Dutchess man heading to Iraq to promote democracy, trade

By PATRICIA DOXSEY , Freeman staff 06/13/2004

When the time comes to shape a free and democratic government in Iraq, a Dutchess County resident who has been working since the early 1990s to bring democracy to former totalitarian countries is likely to have a hand in the effort.

Pleasant Valley resident Daniel Odescalchi expects to be one of the players involved in shaping the new Iraq, helping the parties that are most receptive to real free markets and real democracy win elected office.

THE ARLINGTON High School graduate, who holds an associate's degree in liberal arts from Dutchess Community College, was scheduled to begin his work in Iraq as part of a project sponsored by the Center for International Private Enterprise, and funded by National Endowment for Democracy, on March 20, but the capture of America hostages just days before he to leave put those plans on hold and he now awaits word on when that that trip will occur.

In the meantime, Odescalchi is working with the ambassador and special presidential envoy at the U.S. Embassy in Kabul, Afghanistan, to help emerging democratic leaders in that country understand the pitfalls that countries and governments encounter when transitioning from dictatorships to democracy.

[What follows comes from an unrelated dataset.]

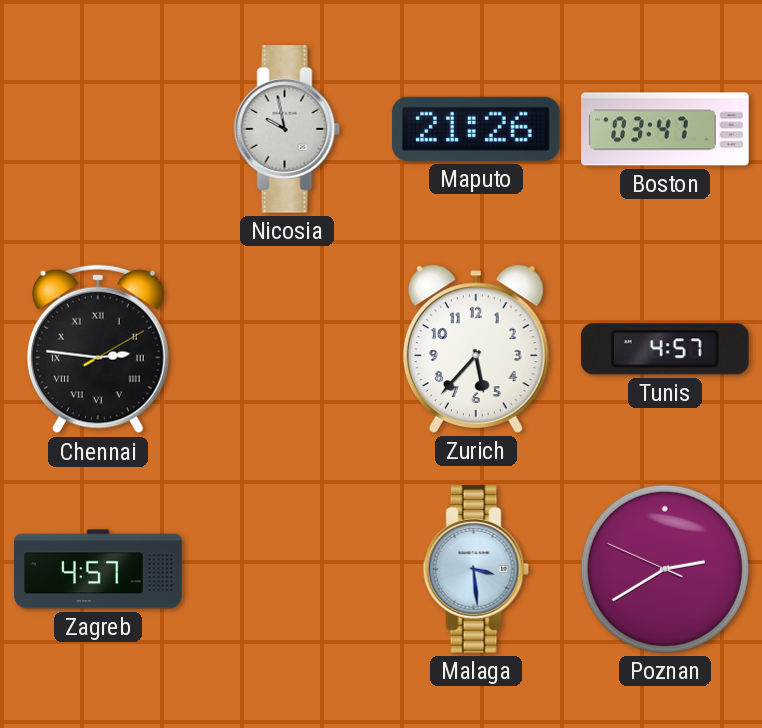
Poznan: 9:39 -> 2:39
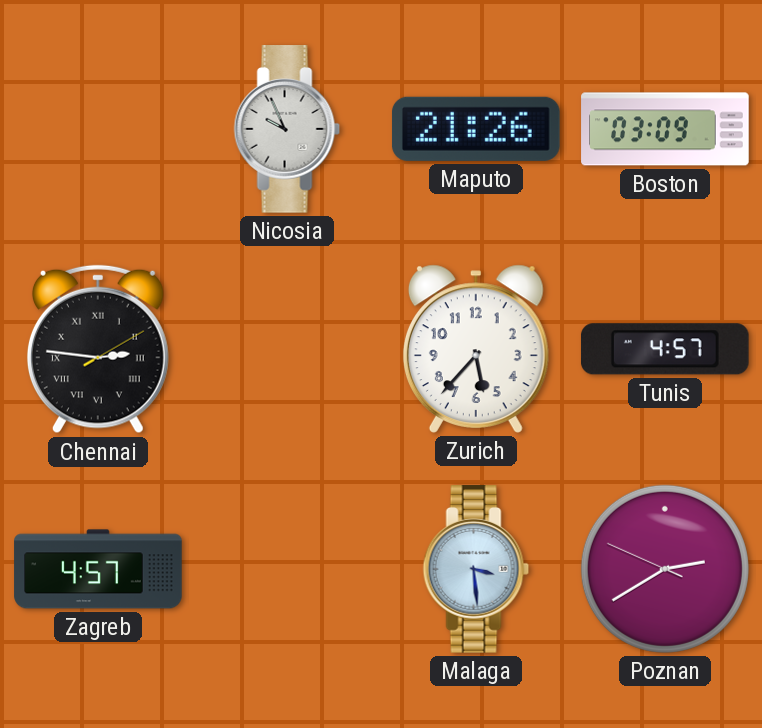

IT IS a role to which Odescalchi, president of the Pleasant Valley-based Strategic Advantage International, and for nearly three decades a major player in the domestic political scene, is not unaccustomed.

At home, Odescalchi, who also is the spokesman for St. Lawrence Cement, has worked on election campaigns at nearly every level of government.

In fact, it was while he was working in Washington, D.C., for former U.S. Rep. Hamilton Fish that the 42-year old Republican first found his interest piqued by the international political scene.

"Everyone remembers watching the Berlin Wall fall," Odescalchi said during a recent interview. "It just seemed a heck of a lot more exciting (than domestic politics). Behind the Iron Curtain was really where the world was transforming at the time. It just kind of sucked me in. I wanted to be a part of that.

"I was kind of drawn into what was going on over there," he said. "You really felt like you could really do some good ... take humanity forward a step."

ODESCALCHI was able to tap into his Washington connections to approach the embassies and make connections with those groups working to bring democracy to countries once part of the former Soviet Bloc in Eastern Europe.

His first foray into the international political scene was in Hungary, following the fall of the Berlin Wall.

He has also brought his skills, through his work with the U.S. Information Service, to bear in Bosnia, Poland, East Germany, Romania and Slovakia.

FOR ODESCALCHI, his work has shone a light on the way democracy is perceived in nations that never have known the form of government under which most in the United States have always lived.

"In Hungary, after the fall of the Berlin Wall, if you would have run a donkey for office and painted 'democracy' on one side and 'freedom' on the other, it would have been elected prime minister," Odescalchi said.

But, he said, few understood the ramifications associated with a democratic government and many feared what they saw.

"What we saw repeatedly, when countries moved from dictatorial or totalitarian systems to a democracy, was although they all wanted democracy, the first thing they realized is that democracy is chaos, and that's the way they interpret it.

"To us, we see a healthy exchange of ideas, what these post-Communist voters saw was chaos, a government falling apart."

ANOTHER problem Odescalchi said he encountered in working to win electoral victories for democratic-minded candidates is that those candidates had no real-life experience with democracy.

"The very first people who stepped forward to become politicians tended to be 'armchair democrats,'" he said. "They understood democracy out of textbooks but had no day-to-day experience, so when they were running for office, they would always talk about high-minded ideas such as constitutionality; meanwhile, the general populace was losing jobs."

In many cases, those candidates were loathe to go out on the campaign trail, something that politicians in this country recognize as imperative to gaining public support but which the early reformers saw as "beneath them."

In Bosnia, Odescalchi said, he finally was able to convince his candidates to campaign door to door - something, he said, they were very opposed to.

"They came back the following day signing praises - every door they knocked on, the people said they were going to vote for them," Odescalchi said. "I was elated. Come to find out, (the campaigners) had (rifles) hanging off their shoulder."

SEEING what happened in Hungary and Romania, Odescalchi established a program called "Survival in Democracy" and has lectured around the world to groups of governments and intergovernmental organizations, such as the Economic Democratic Union and the Atlantic Council, about how to gain an understanding of different political environments and how everyday people perceive those environments.

"It's important for world leaders to understand if you view (fledging democracies) through Western eyes, you can come to an entirely different conclusion about how things should be handled," Odescalchi said.

WHAT HE has learned from his experiences, he said, is that, for the most part, once you move beyond the cultural and religious differences, people - whether Bosnian, Serbian, Afghani or Iraqi - all hope for the same basic things in life.

"When you strip down humanity, we're all very similar. Those things that are dear to us - family, jobs, shelter, making sure our kids get a good education," Odescalchi said. "How you actually address those issues varies on culture and tradition, but when you come right down to it, as a society and humanity, we're not all that different."